Shell, meanwhile, saw its proven reserves fall by 20% to 9 billion boe last year; Chevron lost 2 billion boe of proven reserves due to impairment charges while BP lost 1 boe. Only Total and Eni have avoided reductions in proven reserves over the past decade.

With public companies supplying around half of the world's oil production, the risk of a severe oil supply crunch is very real.

Reality has already started hitting home in the U.S. shale patch.

According to the U.S. Energy Information Administration's latest Drilling Productivity Report, the United States had 5,957 drilled but uncompleted wells (DUCs) in July 2021, the lowest for any month since November 2017 from nearly 8,900 at its 2019 peak. At this rate, shale producers will have to sharply ramp up the drilling of new wells just to maintain the current production clip.

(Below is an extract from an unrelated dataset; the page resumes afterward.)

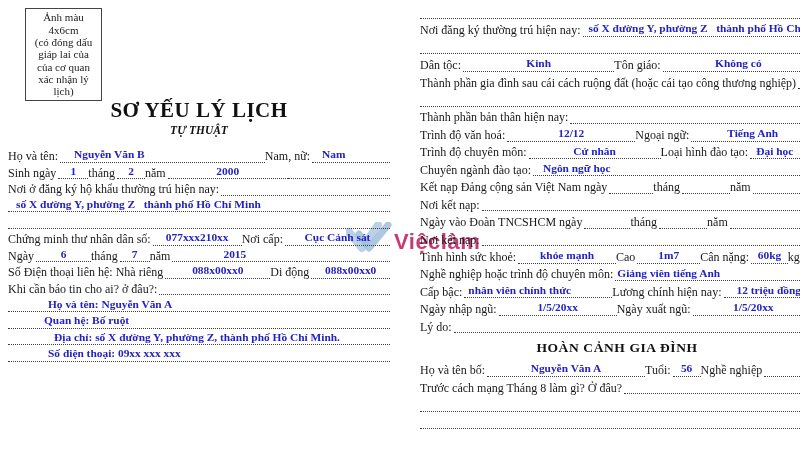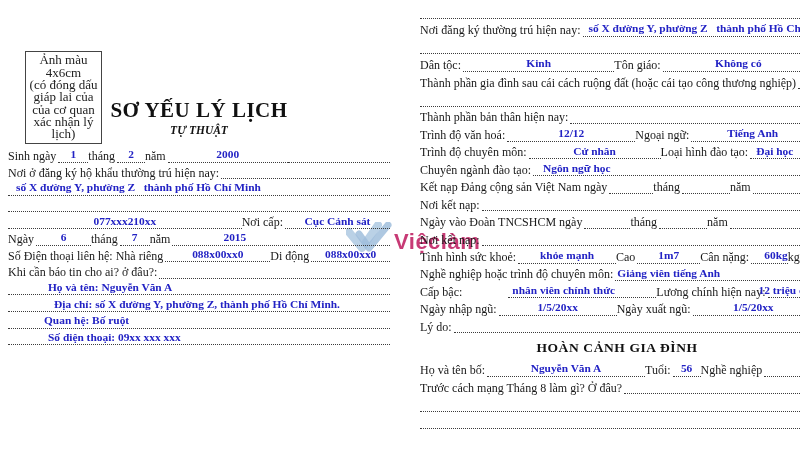"Ảnh màu" .photo-box { font-size: 13px -> 11px; margin-top: 43px -> none }
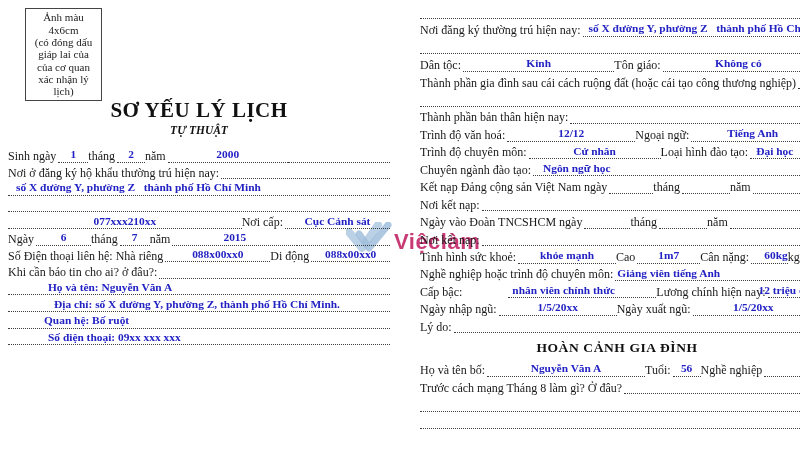"Họ và tên:" div.frow { html: none -> <div> <span>Họ và tên:</span> <span> <span>Nguyễn Văn B</span> </span> <span>Nam, nữ:</span> <span> <span>Nam</span> </span> </div> }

The EIA says the sharp decline in DUCs in most major U.S. onshore oil-producing regions reflects more well completions and, at the same time, less new well drilling activity - proof that shale producers have been sticking to their pledge to drill less. Whereas the higher completion rate of more wells has been increasing oil production, especially in the Permian region, the completions have sharply lowered DUC inventories, which could limit oil production growth in the United States in the coming months.

But now, some oil executives are warning that more shale will be needed to offset normal production declines, and investors will have to accept it.

"Spending in 2022 will have to be higher just to sustain volumes enjoyed in 2021 and I think in general Wall Street is aware of that," Nick O'Grady, chief executive at Northern Oil and Gas Inc (NOG.A), has told Reuters.

The fact of the matter is that investments in renewable energy are simply not growing fast enough to meet global energy demand, and the world will continue relying heavily on oil and gas for years, if not decades, the ongoing climate crisis notwithstanding.